From where we sit today, Stiteler said, it seems “obvious” that Tucson was ripe for what is happening with hotels downtown now that two of the world’s largest brands, Marriott and Hilton, are in play. Convincing others, like the hotel companies and the banks, was the tough part.

“It’s much easier to say this today than four or five years ago, but the obvious is that Tucson is a community of over a million people with a downtown that has momentum,” Stiteler said. “To have zero new hotel rooms in a community that large in the core part of downtown, I don’t know if you could find an example of that in the United States for a city our size or even half the size.

“That doesn’t mean it’s easy to go first because you look in the mirror and ask yourself why hasn’t the obvious happened. You have to question that so many times and it’s not just convincing yourself, it was convincing lenders and Marriott, which we were able to do.”

There’s still a ways to go in downtown redevelopment, Irvin said. He estimates that even with the five new hotels totaling about 600 rooms that are already planned, economic studies indicate there’s room for another 700 rooms – or about four or five more hotels the size of the ones being built.
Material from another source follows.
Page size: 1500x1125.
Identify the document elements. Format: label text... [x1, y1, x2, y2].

He points out that when Caterpillar moves into its new offices in 2019, that will clear the office space it is now occupying in the center of downtown. Tenants will need to be found. “They’re going to vacate a 40,000-square-foot building that the county owns and they’re also going to vacate 20,000 square feet at 1 S. Church,” Irvin said.
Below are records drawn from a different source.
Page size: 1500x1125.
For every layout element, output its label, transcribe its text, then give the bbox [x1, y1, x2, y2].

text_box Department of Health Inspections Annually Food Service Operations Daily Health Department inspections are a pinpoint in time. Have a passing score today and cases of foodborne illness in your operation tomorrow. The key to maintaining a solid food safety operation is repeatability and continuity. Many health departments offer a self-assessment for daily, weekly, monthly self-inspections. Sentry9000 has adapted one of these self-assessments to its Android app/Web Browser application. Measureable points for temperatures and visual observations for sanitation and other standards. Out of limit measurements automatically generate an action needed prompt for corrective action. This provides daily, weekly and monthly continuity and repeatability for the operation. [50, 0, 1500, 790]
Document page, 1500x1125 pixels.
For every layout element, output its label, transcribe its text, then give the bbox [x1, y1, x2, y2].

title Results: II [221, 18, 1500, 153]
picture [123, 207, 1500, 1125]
On the front burner for Rio Nuevo is the work at the Tucson Convention Center – including remodeling the ballroom, exhibit halls and meeting rooms, upgrading and refurbishing restrooms, replacing seating and carpeting at the Music Hall, replacing the roof at the Leo Rich Theater and upgrading the plaza around the TCC, including renovation of the historic Eckbo fountains.
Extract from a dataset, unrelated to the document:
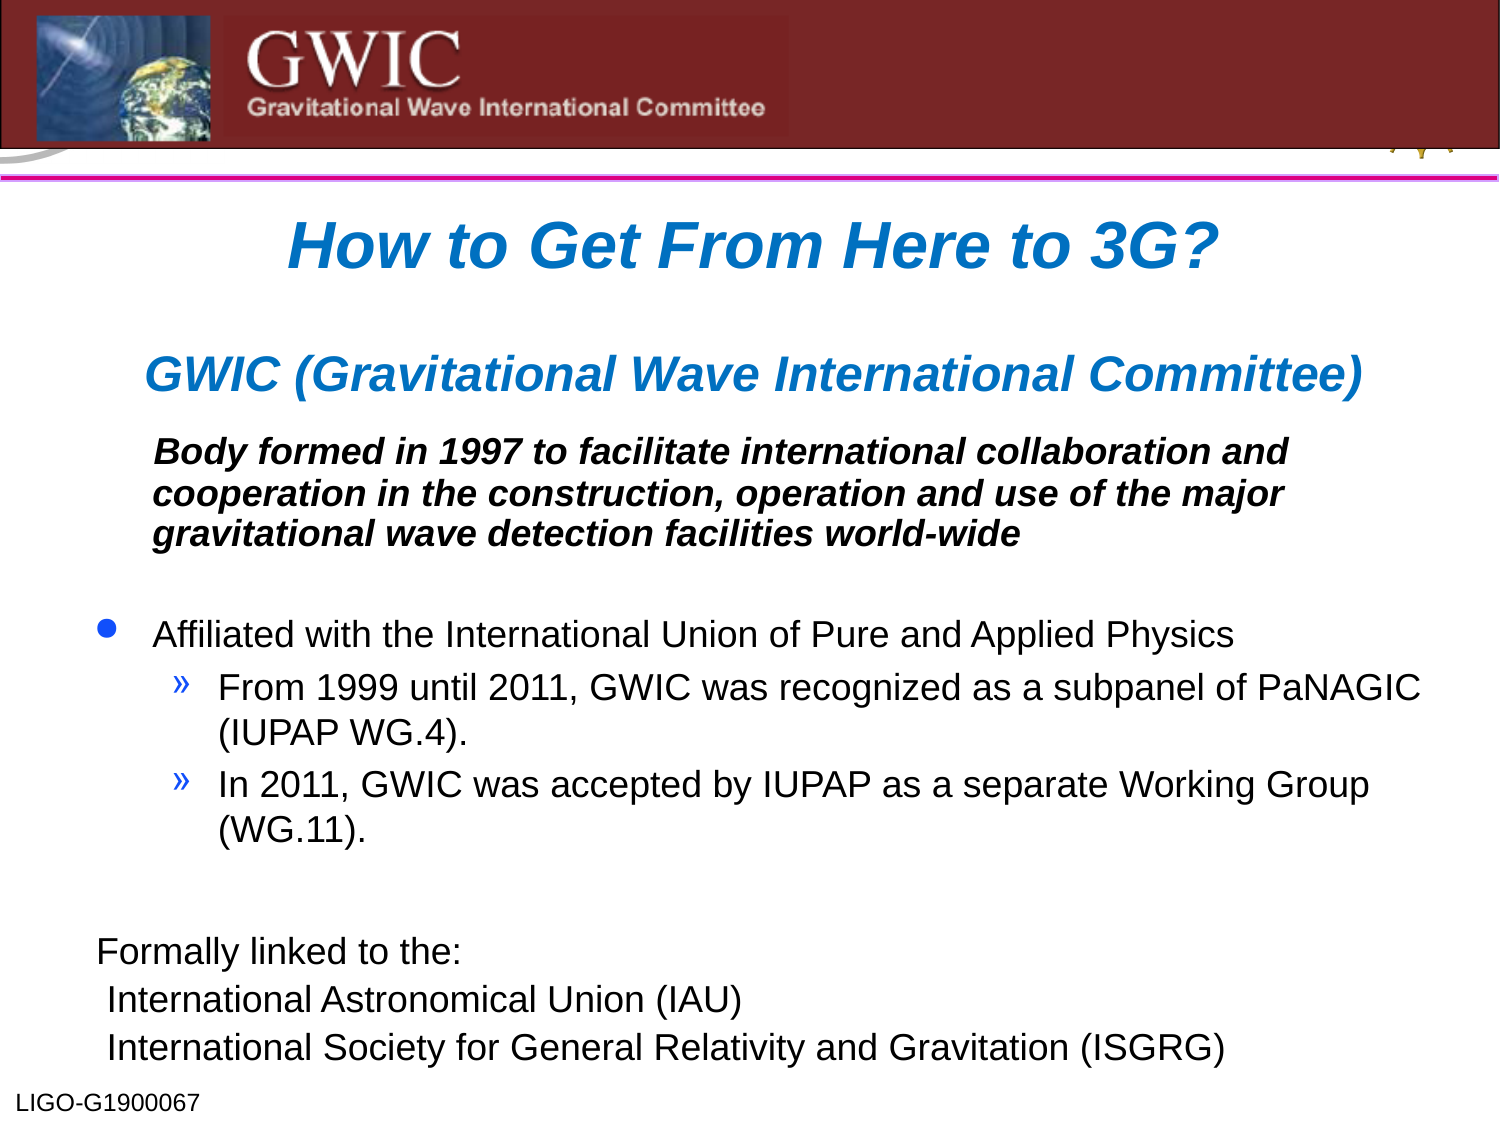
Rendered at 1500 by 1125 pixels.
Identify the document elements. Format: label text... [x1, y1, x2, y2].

picture [0, 0, 1500, 164]
list Body formed in 1997 to facilitate international collaboration and cooperation in the construction, operation and use of the major gravitational wave detection facilities world-wide Affiliated with the International Union of Pure and Applied Physics From 1999 until 2011, GWIC was recognized as a subpanel of PaNAGIC (IUPAP WG.4). In 2011, GWIC was accepted by IUPAP as a separate Working Group (WG.11). Formally linked to the: International Astronomical Union (IAU) International Society for General Relativity and Gravitation (ISGRG) [81, 421, 1449, 1125]
title How to Get From Here to 3G? GWIC (Gravitational Wave International Committee) [0, 221, 1500, 410]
There’s also another $4.8 million worth of work to be done at the Tucson Arena to add a new sheet of ice and replace the floor, repair the roof, update the lighting and add 800 to 1,000 seats for the Roadrunners and Sugar Skulls. The previous renovation, completed in 2016, cost $11.2 million to upgrade the seating and build new locker rooms, among other enhancements.

Glenn Grabski, GM of SMG, the company that operates the TCC, told the Rio Nuevo Board that work on the ice and the floor will begin as soon as the Sugar Skulls’ inaugural season ends in mid-June to get it done by the time the Roadrunners need it in October.

“I don’t think we’re ever going to be done (revitalizing downtown),” Irvin said. “I think there’s always going to be an opportunity. I think there are some things that we did early on with Rio Nuevo that set the table and maybe we won’t have to do quite so much. Activity breeds activity.”

Axiscades moving into Tucson is one example, Irvin said.

“We didn’t have anything to do with that, we just set the table – and because it was this great table set with two other mining groups here, all of a sudden that happened,” he said.

With so much already accomplished, Irvin expects those who have been involved in downtown’s turnaround will continue the work.

Last April, Gov. Doug Ducey extended the taxing district by 10 years to 2035 which means there will be financial resources to keep the ball rolling.

“I will tell you that the core groups that are there now are all there because they want to make downtown better,” Irvin said. “It’s not about them, it’s not about us, it’s not about credit. It’s about making an impact downtown, making something that maybe we won’t be around to enjoy as much as we’d like to. But wouldn’t it be cool if our kids and grandkids did?”